Chuck Davis noted that when the Empress was torn down in 1940 one of the workmen noticed a flash of colour in the rubble. “He reached down and picked up a tiny powder-puff. Stitched on it, in faded golden letters, was a single word: Pavlova.” Anna Pavlova danced at the Empress in 1914 and 1925.

Martin and Jennifer Butler have uncovered a fascinating connection with their 1928 house, Hollywood and the old Empress.

The Butlers bought what they call their “unremarkable” house on East 51st Avenue in 1993. The previous owners had lived in the house for half a century, and things were pretty much untouched. When the Butlers started to renovate their basement they found that the walls were insulated with about 50 hand-painted theatre posters featuring The British Guild Players—a professional repertory company that performed at the Empress during the ‘20s and  ‘30s. “Their productions were usually light-hearted ‘forget the Depression’ comedies and pantomimes,” he says. “There were also advertising posters for the candies sold at intermission.”

Fay Holden and David Clyde

A title search revealed that Dorothy Hammerton Clyde bought the house in 1930. Her husband David Clyde co-owned the Empress Theatre until 1933. The house became the business and artistic headquarters for the Clydes until they sold it in 1938 and moved to Hollywood.

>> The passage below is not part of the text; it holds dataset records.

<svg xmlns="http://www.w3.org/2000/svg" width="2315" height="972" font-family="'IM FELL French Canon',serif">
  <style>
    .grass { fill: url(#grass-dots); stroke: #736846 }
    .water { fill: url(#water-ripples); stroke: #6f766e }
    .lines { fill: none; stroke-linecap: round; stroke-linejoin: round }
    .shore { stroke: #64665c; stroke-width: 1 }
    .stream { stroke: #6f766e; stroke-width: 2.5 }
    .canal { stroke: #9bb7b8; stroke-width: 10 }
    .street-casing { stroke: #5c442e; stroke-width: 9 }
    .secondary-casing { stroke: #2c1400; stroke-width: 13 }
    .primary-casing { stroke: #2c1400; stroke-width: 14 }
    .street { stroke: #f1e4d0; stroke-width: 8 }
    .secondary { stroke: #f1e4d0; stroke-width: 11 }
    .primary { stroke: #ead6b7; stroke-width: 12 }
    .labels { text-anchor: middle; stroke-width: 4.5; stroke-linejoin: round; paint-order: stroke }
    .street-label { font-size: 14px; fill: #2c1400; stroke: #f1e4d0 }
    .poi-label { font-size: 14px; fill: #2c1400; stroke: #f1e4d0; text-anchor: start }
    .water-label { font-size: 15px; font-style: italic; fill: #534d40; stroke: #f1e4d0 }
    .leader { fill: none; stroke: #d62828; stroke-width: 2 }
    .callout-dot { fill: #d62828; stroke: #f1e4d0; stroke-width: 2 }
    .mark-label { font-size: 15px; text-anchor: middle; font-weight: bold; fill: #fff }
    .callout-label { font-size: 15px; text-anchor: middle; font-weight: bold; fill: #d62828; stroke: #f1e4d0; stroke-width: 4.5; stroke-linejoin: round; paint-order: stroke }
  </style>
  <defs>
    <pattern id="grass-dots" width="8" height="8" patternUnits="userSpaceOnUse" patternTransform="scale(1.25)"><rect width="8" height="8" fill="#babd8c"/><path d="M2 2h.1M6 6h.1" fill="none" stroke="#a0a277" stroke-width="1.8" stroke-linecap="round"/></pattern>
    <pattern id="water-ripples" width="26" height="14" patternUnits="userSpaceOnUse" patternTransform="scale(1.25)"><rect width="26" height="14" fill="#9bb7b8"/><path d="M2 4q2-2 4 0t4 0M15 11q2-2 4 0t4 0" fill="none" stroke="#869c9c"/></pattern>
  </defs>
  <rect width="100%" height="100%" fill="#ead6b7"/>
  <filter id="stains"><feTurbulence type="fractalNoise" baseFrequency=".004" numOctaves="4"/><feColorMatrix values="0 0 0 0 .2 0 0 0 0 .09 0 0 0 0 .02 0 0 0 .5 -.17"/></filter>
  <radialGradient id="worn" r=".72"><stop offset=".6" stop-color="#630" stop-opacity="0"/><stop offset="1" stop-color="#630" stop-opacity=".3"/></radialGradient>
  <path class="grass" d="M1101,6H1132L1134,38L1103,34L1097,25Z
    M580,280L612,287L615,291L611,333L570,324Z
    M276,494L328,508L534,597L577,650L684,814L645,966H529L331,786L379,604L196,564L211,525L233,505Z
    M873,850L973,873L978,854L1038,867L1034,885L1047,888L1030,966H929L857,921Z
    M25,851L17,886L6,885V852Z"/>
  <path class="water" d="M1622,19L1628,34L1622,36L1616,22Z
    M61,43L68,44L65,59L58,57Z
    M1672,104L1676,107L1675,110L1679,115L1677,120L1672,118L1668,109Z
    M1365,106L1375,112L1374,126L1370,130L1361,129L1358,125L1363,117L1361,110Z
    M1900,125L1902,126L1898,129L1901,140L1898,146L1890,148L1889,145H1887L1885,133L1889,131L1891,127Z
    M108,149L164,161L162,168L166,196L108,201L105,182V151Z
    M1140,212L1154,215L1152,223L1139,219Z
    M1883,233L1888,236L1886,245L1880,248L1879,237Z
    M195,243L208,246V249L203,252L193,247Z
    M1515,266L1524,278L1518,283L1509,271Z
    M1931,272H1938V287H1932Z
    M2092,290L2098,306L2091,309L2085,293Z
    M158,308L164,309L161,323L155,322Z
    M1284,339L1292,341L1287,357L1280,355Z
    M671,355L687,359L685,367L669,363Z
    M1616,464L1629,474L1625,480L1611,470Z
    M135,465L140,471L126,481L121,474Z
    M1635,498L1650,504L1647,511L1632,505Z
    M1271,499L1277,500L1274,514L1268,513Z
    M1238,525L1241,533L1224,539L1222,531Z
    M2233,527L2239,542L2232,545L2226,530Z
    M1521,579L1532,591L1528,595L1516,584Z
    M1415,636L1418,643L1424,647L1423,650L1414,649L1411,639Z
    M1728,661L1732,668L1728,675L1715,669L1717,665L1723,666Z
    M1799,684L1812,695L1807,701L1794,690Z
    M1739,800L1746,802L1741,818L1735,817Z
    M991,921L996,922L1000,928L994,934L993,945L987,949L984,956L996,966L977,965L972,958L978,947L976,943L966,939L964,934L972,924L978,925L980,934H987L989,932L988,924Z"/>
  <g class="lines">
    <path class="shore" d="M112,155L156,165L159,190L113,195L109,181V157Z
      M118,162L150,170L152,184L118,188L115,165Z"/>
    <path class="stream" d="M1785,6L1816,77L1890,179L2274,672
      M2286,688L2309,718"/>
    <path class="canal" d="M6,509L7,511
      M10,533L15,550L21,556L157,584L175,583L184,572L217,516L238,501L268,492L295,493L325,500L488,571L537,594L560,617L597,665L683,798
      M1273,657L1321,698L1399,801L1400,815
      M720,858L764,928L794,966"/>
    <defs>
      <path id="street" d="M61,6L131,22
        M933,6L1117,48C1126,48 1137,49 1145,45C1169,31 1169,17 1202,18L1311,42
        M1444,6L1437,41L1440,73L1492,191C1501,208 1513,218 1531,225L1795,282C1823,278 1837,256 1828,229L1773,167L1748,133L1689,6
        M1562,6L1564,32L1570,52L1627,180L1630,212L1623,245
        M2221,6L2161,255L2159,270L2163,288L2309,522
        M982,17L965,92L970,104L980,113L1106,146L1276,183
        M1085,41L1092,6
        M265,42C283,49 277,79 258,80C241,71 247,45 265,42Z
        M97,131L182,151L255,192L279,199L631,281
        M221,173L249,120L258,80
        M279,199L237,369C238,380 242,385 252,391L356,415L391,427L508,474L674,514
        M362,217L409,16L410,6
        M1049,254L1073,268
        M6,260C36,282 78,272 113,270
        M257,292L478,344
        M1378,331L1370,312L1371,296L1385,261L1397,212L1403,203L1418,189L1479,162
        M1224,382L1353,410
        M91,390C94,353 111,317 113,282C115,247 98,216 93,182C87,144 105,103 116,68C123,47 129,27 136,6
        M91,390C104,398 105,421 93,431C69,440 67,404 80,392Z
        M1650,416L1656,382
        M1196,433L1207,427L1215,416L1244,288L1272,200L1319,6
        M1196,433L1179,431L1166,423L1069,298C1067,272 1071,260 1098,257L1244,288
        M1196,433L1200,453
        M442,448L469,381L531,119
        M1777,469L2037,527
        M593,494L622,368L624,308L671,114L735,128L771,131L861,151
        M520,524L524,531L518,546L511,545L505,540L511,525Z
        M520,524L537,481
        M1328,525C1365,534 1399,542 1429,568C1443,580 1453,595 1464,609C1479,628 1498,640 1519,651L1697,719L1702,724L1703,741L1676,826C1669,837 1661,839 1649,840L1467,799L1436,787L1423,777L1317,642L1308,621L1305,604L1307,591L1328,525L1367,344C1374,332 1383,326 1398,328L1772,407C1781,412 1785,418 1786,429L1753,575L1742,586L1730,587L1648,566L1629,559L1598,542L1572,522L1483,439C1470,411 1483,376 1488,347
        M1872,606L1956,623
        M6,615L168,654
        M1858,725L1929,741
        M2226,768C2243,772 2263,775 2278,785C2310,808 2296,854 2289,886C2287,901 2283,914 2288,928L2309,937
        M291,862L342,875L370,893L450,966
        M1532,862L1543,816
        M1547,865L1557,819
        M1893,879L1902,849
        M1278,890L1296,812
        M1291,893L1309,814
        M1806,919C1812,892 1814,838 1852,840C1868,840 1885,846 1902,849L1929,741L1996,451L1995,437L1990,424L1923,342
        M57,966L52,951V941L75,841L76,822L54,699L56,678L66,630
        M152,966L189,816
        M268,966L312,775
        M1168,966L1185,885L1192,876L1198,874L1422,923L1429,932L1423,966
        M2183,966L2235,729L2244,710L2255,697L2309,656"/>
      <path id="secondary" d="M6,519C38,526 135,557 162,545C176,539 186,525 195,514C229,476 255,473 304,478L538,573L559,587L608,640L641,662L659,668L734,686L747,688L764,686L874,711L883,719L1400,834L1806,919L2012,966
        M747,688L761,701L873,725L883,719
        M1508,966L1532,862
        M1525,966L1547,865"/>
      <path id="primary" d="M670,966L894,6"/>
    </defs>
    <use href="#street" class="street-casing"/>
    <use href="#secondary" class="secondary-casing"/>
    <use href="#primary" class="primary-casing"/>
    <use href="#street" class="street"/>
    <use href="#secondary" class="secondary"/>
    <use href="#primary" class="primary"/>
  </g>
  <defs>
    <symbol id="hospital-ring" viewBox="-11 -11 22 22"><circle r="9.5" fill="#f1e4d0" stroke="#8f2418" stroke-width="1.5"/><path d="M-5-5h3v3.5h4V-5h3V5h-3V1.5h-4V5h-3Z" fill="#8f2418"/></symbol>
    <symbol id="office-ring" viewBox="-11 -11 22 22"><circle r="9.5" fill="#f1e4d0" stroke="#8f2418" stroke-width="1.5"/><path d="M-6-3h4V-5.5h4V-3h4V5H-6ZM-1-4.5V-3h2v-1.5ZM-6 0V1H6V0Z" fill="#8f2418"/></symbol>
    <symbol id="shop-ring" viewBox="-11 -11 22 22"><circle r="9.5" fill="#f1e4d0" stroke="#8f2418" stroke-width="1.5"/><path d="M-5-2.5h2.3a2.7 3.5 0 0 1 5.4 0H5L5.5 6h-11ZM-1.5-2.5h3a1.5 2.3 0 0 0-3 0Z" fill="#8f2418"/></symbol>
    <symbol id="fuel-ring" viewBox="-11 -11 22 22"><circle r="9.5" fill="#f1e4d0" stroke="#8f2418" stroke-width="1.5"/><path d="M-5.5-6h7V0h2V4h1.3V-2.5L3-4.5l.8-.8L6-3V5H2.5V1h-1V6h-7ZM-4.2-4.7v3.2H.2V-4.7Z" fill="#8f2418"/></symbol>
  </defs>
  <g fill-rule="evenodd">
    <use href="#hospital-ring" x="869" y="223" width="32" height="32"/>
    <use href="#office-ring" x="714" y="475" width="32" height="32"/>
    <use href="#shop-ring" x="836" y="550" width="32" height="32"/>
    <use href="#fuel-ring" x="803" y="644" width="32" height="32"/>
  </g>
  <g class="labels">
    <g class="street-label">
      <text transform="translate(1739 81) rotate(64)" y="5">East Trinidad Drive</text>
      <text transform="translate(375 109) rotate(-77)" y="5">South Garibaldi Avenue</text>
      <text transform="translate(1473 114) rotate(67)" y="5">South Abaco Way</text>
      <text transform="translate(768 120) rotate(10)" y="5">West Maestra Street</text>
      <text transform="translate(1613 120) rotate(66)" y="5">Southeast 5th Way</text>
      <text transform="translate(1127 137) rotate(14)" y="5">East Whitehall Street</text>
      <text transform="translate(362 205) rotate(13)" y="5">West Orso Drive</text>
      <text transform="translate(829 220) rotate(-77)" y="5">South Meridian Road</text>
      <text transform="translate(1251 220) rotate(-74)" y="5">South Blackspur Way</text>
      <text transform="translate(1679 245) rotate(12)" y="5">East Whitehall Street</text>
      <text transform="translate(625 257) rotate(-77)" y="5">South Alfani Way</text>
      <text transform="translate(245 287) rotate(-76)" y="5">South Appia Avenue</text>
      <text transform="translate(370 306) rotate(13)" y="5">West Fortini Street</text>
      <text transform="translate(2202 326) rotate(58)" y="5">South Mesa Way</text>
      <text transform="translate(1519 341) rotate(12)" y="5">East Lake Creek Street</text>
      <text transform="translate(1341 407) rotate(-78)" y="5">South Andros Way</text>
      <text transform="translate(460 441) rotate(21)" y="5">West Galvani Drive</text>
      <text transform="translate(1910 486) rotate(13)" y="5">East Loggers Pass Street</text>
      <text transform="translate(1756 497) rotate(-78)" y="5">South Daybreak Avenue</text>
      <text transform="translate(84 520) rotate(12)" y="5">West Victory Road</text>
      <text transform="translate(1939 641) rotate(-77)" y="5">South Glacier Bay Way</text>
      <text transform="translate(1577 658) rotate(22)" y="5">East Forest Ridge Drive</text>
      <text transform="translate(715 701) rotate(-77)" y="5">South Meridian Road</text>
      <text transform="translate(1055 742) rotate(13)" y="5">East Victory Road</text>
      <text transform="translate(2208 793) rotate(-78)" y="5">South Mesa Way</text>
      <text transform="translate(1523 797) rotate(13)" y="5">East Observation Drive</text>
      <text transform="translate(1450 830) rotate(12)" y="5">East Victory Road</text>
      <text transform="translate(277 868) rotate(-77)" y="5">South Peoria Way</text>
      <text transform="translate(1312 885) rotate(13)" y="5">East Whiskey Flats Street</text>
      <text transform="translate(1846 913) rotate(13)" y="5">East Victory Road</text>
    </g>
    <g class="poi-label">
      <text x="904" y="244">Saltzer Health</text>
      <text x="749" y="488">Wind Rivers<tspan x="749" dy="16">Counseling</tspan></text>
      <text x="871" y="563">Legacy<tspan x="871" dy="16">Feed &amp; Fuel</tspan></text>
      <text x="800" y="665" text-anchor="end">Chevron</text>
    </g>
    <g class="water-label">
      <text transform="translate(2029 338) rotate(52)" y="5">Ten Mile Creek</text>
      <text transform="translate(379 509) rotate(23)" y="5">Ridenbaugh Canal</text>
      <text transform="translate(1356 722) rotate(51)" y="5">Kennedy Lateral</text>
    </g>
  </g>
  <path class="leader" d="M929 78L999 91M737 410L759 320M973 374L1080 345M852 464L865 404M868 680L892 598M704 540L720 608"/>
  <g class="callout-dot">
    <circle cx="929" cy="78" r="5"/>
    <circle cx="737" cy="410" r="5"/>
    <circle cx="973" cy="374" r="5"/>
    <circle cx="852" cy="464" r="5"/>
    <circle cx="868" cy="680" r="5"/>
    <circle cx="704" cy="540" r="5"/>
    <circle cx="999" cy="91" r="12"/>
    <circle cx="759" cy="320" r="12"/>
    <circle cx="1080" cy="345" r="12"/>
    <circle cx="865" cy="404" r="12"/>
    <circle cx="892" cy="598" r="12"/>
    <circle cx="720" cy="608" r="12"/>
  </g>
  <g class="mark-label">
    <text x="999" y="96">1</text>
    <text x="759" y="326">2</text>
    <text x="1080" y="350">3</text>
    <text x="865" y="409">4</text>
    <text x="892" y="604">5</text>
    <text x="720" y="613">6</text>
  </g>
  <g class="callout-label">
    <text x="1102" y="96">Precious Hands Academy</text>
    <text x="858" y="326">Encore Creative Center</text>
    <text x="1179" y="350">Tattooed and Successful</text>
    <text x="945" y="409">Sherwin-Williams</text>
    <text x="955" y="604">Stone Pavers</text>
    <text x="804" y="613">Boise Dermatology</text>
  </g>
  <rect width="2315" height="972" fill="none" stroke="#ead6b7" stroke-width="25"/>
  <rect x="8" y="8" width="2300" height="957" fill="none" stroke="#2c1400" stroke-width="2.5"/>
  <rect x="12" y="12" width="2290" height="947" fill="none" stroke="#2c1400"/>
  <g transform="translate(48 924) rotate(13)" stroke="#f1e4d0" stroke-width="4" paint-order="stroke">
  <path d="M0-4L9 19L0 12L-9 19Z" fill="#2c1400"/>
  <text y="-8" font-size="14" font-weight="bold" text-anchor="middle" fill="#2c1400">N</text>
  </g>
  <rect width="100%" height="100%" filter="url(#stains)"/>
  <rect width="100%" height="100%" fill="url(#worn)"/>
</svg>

There they established quite a career for themselves. Dorothy became film star Fay Holden, best known for her role as Andy Hardy’s mother. David—the brother of Andy Clyde of Hop-along Cassidy fame—found steady acting work in a variety of movies.

The Butlers are at a loss to explain why these highly regarded actors landed in Vancouver instead of going straight to Hollywood, but they say, the good vibes of the Clydes have left their mark, because the house is directly across the road from Langara College’s Studio 58.

As well as discovering the Clydes, their ongoing renovation has turned up live ammunition, an old Rogers Golden Syrup can filled with “British Throughout” wartime condoms, and a 1928 postcard from a young girl studying at the University of Washington that says: “Seattle is a bum place, why didn’t you come and see me off? Love Fanny.”

The house, he says remains “an ongoing story.”